## What is expected
From the records below, please repeat exactly the line that has "connu de la région d’Ottawa-Gatineau, est", the line that has "amateur de la région d’Ottawa-Hull, dont", and every line between them, and nothing else.

## Raw data
• • • • • • •

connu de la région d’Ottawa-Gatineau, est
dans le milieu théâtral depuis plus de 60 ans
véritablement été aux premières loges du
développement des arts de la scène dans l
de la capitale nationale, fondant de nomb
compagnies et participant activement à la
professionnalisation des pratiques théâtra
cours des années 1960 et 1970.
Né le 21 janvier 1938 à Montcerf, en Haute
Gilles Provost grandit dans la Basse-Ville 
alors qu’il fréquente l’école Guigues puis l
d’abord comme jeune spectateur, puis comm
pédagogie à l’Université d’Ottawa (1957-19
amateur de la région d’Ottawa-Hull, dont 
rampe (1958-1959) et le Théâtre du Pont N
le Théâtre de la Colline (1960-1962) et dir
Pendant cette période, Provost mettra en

• • • • • • •

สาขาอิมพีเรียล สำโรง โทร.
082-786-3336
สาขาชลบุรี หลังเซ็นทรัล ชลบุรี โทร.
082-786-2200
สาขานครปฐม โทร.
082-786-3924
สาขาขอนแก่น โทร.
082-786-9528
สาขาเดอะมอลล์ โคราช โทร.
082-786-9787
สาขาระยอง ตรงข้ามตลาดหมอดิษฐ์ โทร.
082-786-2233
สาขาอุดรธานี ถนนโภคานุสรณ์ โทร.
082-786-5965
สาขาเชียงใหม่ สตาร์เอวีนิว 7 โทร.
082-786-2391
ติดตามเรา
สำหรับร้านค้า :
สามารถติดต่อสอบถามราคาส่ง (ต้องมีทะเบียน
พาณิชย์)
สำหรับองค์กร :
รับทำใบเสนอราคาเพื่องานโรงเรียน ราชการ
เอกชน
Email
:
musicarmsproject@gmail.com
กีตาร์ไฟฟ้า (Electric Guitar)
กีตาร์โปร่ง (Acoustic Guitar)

• • • • • • •

## Solution to the exercise
connu de la région d’Ottawa-Gatineau, est
dans le milieu théâtral depuis plus de 60 ans
véritablement été aux premières loges du
développement des arts de la scène dans l
de la capitale nationale, fondant de nomb
compagnies et participant activement à la
professionnalisation des pratiques théâtra
cours des années 1960 et 1970.
Né le 21 janvier 1938 à Montcerf, en Haute
Gilles Provost grandit dans la Basse-Ville 
alors qu’il fréquente l’école Guigues puis l
d’abord comme jeune spectateur, puis comm
pédagogie à l’Université d’Ottawa (1957-19
amateur de la région d’Ottawa-Hull, dont 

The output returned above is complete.